Supporter Stories: Greta Bates

I feel like the relationship we have created, the family I mentor and myself, is mutual. We are gaining a lot from each other. I get excited about future things, I want them to teach me things, I want to learn how to cook their cuisine, I see the way they raise their kids and I think, gosh, wow, when I have kids can I send them over to your house?! I like the balance of it. I definitely want to help and be a mentor but I too want their help and mentorship. A  balanced relationship is important to me.

I think people are eager, are excited. It’s really fun to have people come to town and be excited to be here. It’s fun for people to get involved in something where they feel good. I now have had the opportunity to make dolmas with a Syrian woman and through that created a friendship. In my opinion, people are striving to get involved and that is amazing!.

Something I have realized from all this, is people will have their opinions, and we will all have our opinions, nothing is going to be perfect. Some things are going to be negative and some things are going to be positive, but when you get to the face to face and you actually just meet someone, then you can make your judgement. There are going to be some people that come to Missoula that you aren’t going to get along with, but there are going to be those that become your friends, become your kids friends. And you’re going to have a future with them, and you’re going to share the experiences of life with them.

Greta Bates is a mentor through the IRC and a volunteer at Soft Landing Missoula.

Photo and Interview by Elliott Natz

Supporter Stories: Ryan Nicodemus

I have been fortunate enough to travel internationally.
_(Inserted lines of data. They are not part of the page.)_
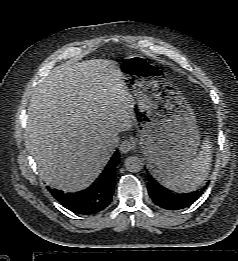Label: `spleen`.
Returning a JSON list of instances; mask_svg holds the SVG:
<instances>
[{"label": "spleen", "instance_id": "obj_1", "mask_svg": "<svg viewBox=\"0 0 238 261\" xmlns=\"http://www.w3.org/2000/svg\"><path fill=\"white\" fill-rule=\"evenodd\" d=\"M212 142L204 139L201 151L189 165L178 175L163 182V185L176 192H191L200 187L206 180L212 163Z\"/></svg>", "mask_w": 238, "mask_h": 261}]
</instances>
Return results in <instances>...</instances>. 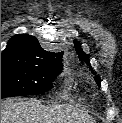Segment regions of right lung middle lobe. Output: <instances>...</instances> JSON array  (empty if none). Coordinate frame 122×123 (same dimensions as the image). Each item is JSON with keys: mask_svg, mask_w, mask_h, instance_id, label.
Segmentation results:
<instances>
[{"mask_svg": "<svg viewBox=\"0 0 122 123\" xmlns=\"http://www.w3.org/2000/svg\"><path fill=\"white\" fill-rule=\"evenodd\" d=\"M61 65L1 59V98L37 95L53 88Z\"/></svg>", "mask_w": 122, "mask_h": 123, "instance_id": "obj_1", "label": "right lung middle lobe"}]
</instances>
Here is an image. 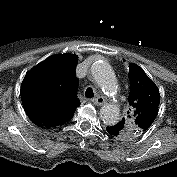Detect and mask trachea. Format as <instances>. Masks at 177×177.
Masks as SVG:
<instances>
[{
	"instance_id": "obj_1",
	"label": "trachea",
	"mask_w": 177,
	"mask_h": 177,
	"mask_svg": "<svg viewBox=\"0 0 177 177\" xmlns=\"http://www.w3.org/2000/svg\"><path fill=\"white\" fill-rule=\"evenodd\" d=\"M85 96L87 98H93L94 97V92H93V89L91 87H88L86 89Z\"/></svg>"
}]
</instances>
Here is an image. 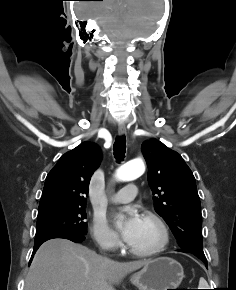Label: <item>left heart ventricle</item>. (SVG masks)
Masks as SVG:
<instances>
[{
	"instance_id": "left-heart-ventricle-1",
	"label": "left heart ventricle",
	"mask_w": 236,
	"mask_h": 290,
	"mask_svg": "<svg viewBox=\"0 0 236 290\" xmlns=\"http://www.w3.org/2000/svg\"><path fill=\"white\" fill-rule=\"evenodd\" d=\"M160 238L157 227L149 220L141 219V225L130 246L138 249H149L155 246Z\"/></svg>"
}]
</instances>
I’ve been to Laos, in the middle of nowhere with one paved road, and the rest dirt roads that off shoot. There are tiny villages everywhere. Not being able to speak the language makes it hard to get anything done, and having someone who is willing to take me under their wing really helps. Someone to show me around, to introduce me to their friends, and to introduce me to the community. This type of help is invaluable. I could not imagine transplanting myself from my home to a foreign land, which is exactly what these folks are doing. Even more so, the refugees here need help not just to go to the store and meet people in the community, they need help to make a new life for themselves.

I used to manage a bunch of retail stores, and have experience with hiring. I’m glad this experience translates over to helping these new-comers find a job. If you’ve never been to a professional job interview, it can be intimidating. I’ve had several interviews and conducted more, so i’ve got a little insight on how to not make it so nerve wracking for those people trying to enter the workforce.

With refugees specifically, I was really looking forward to helping them with work, helping them find jobs to support themselves and integrate themselves into the community. But, of course it’s more than that, it’s bringing people to doctor’s appointments, taking them to English classes, and teaching them how to ride the bus. I’m incredibly grateful to be a volunteer and have this experience.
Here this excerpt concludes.